--- Start EXCERPT TO READ ---

South Page Community School District, or South Page Schools, is a small, rural, public school district headquartered in College Springs, Iowa.

It is entirely in Page County, and includes College Springs, Blanchard, Braddyville, Coin, and Shambaugh.

History
It was formed in 1959 by combining the Braddyville, Coin, Amity (College Springs), and Blanchard consolidated districts which included Shambaugh. Although the elementary and grades 7–12 are housed in College Springs, at one time there were two elementary schools located in Braddyville and Coin.  The high school has always been located in College Springs.  The 1960 K–12 enrollment was approximately 600 but enrollment has plummeted to less than 200 students.  Although some of the sharp decline is due to an open enrollment policy in Iowa, the great majority is due to population shift in rural areas as a result of smaller families, larger farms and lack of economic opportunity.

Schools
The district operates two schools on one campus in College Springs:
South Page Elementary School
South Page Senior High School

South Page High School

Athletics
The Rebels  competed  in the Corner Conference until the end of the 2018-19 school year.

--- End EXCERPT TO READ ---
--- Start ITEMS ---

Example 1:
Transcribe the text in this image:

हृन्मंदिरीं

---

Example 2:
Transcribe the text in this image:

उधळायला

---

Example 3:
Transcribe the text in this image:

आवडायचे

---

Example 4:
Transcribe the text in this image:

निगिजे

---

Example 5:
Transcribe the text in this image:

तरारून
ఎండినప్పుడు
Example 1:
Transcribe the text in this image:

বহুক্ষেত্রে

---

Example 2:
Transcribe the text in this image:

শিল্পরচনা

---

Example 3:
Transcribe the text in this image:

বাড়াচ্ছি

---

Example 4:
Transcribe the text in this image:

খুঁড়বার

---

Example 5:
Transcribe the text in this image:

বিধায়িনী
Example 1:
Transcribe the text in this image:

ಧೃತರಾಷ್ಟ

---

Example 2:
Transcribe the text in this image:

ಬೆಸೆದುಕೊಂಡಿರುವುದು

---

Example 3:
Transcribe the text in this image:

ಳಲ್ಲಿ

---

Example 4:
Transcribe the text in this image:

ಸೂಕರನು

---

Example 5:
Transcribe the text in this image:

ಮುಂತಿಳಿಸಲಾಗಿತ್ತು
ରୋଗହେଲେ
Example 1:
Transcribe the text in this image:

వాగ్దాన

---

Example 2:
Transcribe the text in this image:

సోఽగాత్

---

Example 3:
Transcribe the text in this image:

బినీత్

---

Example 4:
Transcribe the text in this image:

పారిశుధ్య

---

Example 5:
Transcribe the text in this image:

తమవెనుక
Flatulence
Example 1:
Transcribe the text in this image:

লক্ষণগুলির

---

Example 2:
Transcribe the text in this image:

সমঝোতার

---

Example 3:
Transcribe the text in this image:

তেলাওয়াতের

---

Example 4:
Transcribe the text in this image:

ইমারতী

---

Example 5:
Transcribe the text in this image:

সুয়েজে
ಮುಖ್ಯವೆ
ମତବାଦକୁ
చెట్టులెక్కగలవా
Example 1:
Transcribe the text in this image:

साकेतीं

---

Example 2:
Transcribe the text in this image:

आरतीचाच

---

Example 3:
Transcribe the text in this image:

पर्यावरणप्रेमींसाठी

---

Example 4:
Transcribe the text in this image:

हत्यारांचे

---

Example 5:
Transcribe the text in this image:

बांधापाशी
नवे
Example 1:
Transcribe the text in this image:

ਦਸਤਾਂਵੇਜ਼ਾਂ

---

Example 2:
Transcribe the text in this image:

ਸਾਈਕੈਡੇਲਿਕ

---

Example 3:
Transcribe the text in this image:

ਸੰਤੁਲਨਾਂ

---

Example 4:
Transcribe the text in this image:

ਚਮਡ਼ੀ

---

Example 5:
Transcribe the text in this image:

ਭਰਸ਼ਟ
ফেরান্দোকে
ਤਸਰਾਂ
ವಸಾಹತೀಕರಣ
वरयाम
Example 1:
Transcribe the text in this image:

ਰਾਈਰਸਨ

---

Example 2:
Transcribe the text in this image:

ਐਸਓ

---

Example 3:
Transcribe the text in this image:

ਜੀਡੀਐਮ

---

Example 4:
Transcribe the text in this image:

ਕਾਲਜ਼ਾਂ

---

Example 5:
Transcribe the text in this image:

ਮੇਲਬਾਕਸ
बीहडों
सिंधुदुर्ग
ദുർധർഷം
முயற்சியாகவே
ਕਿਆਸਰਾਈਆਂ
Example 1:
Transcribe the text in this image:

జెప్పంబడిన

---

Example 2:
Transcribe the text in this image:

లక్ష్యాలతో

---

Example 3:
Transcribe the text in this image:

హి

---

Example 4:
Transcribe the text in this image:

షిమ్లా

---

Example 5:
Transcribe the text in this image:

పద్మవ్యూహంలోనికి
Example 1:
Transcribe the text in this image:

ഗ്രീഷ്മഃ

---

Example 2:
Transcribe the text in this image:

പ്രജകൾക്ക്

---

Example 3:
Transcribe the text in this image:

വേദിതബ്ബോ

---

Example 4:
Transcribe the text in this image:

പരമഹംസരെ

--- End ITEMS ---

COMPLETE THE FOLLOWING
• a. List every community that the article on South Page Schools says the district includes.
• b. According to the article on South Page Schools, in what year was the district formed?
• c. Reproduce word for word the stretch of the article on South Page Schools from "It is entirely" through "of economic opportunity.".
The rows are separate material, unrelated to the article on South Page Schools.

ANSWERS FOR THE EXERCISE
• a. College Springs, Blanchard, Braddyville, Coin, Shambaugh

• b. 1959

• c.
It is entirely in Page County, and includes College Springs, Blanchard, Braddyville, Coin, and Shambaugh.

History
It was formed in 1959 by combining the Braddyville, Coin, Amity (College Springs), and Blanchard consolidated districts which included Shambaugh. Although the elementary and grades 7–12 are housed in College Springs, at one time there were two elementary schools located in Braddyville and Coin.  The high school has always been located in College Springs.  The 1960 K–12 enrollment was approximately 600 but enrollment has plummeted to less than 200 students.  Although some of the sharp decline is due to an open enrollment policy in Iowa, the great majority is due to population shift in rural areas as a result of smaller families, larger farms and lack of economic opportunity.